__PASSAGE PROVIDED__
######

Well, for my job, I'm also kind of in a spot where I don't know whether I'm taking a long time to get the hang of it or if it's not my sort of thing after all. It''s a tv station and I go out live with reporters to film them. A fair amount of time, I'm able to make them look good and whatnot. Setting up the equipment though I'm still having issues and sometimes my shots do look bad. For instance, last week I didn't realize there wasn't enough sunlight on my reporter and didn't put out lights on her so she looked pale on air. Didn't enter my mind until after I saw it later. So like I said, I don't know if I'm just learning or if it's not my thing after all. Plus I'm only 16 hours there and it's an hour drive there and back so in a way it's like I'm getting paid my gas. Yet I like that it's something new every day and I get to see/hear what's going on in the community first hand. Just stressful when I still mess up sometimes and that it doesn't really put money in my pocket. My second job is easy peasy and pays $9.50 an hour for close to 30 hours a week so that ones in a way is more appealing for me to keep.

As for the men, luckily the disabled guy hasn't tried to contact me since I didn't reply last time. The other guy I've missed out on seeing for the past two days since I just rushed out. If/when I do see him again, I'll be sure to be honest with him and see how that works.

######

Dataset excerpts
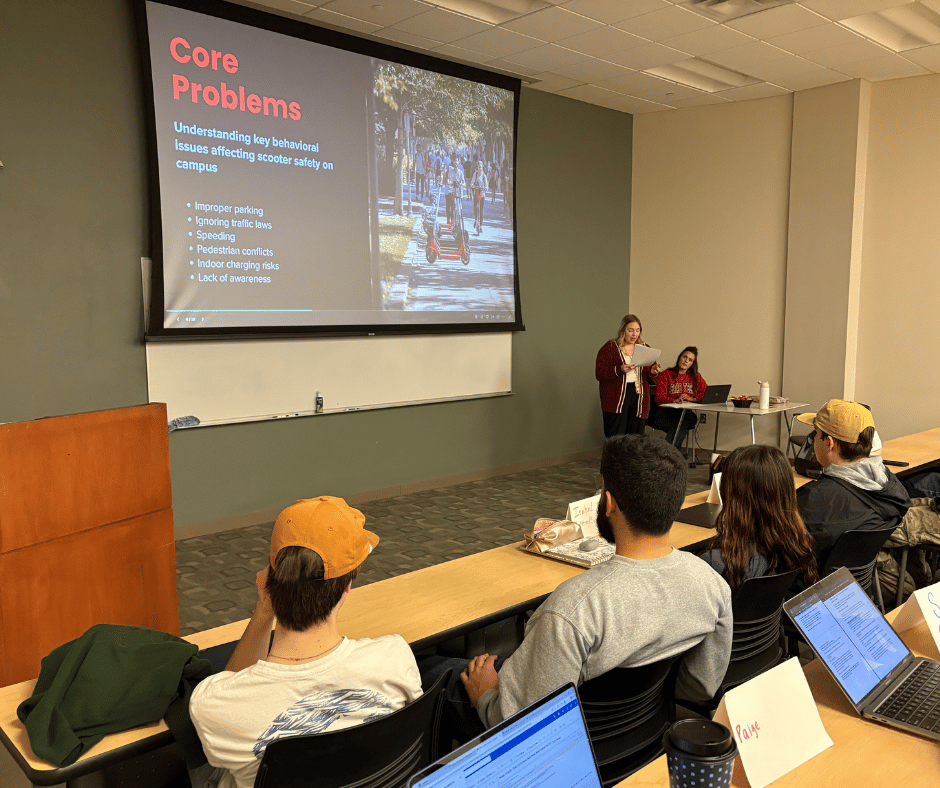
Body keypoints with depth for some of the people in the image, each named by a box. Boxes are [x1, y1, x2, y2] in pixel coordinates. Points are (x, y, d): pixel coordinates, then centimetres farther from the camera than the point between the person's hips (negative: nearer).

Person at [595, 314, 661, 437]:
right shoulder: (609, 348, 2)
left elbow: (652, 380, 18)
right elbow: (599, 374, -7)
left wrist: (653, 373, -5)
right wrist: (620, 370, -20)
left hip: (639, 399, 4)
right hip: (616, 401, -4)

######

__DIRECTIONS__
1. In the passage about the TV station job, rewrite the part that opens with the words containing "As for the men, luckily" and closes with "how that works.", changing "honest" to "upfront".
2. Summarize the passage about the TV station job in three sentences.
3. Pick up the passage about the TV station job after its final sentence and keep writing.

__TASK ANSWERS__
1.
As for the men, luckily the disabled guy hasn't tried to contact me since I didn't reply last time. The other guy I've missed out on seeing for the past two days since I just rushed out. If/when I do see him again, I'll be sure to be upfront with him and see how that works.

2. The writer films reporters live for a TV station and cannot tell whether ongoing trouble with setting up equipment, such as failing to put out lights on a reporter who then looked pale on air, means still learning or a poor fit. The station job offers something new every day and a firsthand view of the community, but it is only 16 hours with an hour's drive there and back, while a second job paying $9.50 an hour for close to 30 hours a week seems more appealing to keep. As for the men, the disabled guy has not tried to make contact since the writer's last non-reply, and the writer plans to be honest with the other guy on seeing him again.

3.
My aunt is pretty laid back and chill. We get along well so I'm thinking/hoping doing legal things wouldn't be too bad. Plus she's the one that's been handling the legal ins and outs with my grandparents while/when they were in the nursing home and with their doctors so she most likely knows what she's doing.

I talked to my friend and she more or less said to try keeping to myself and see if maybe my not liking the town is part homesickness. She didn't seem to mind my plan of going back if those guys still get to me after I'm firm with them. So I'm thinking at least try to ride it out for another two weeks (for money in my pocket just in case I need it between getting my old job or new job) and if I still don't feel safe I'll head back. Thanks for the hugs Hug its good to know I shouldn't feel pansyish.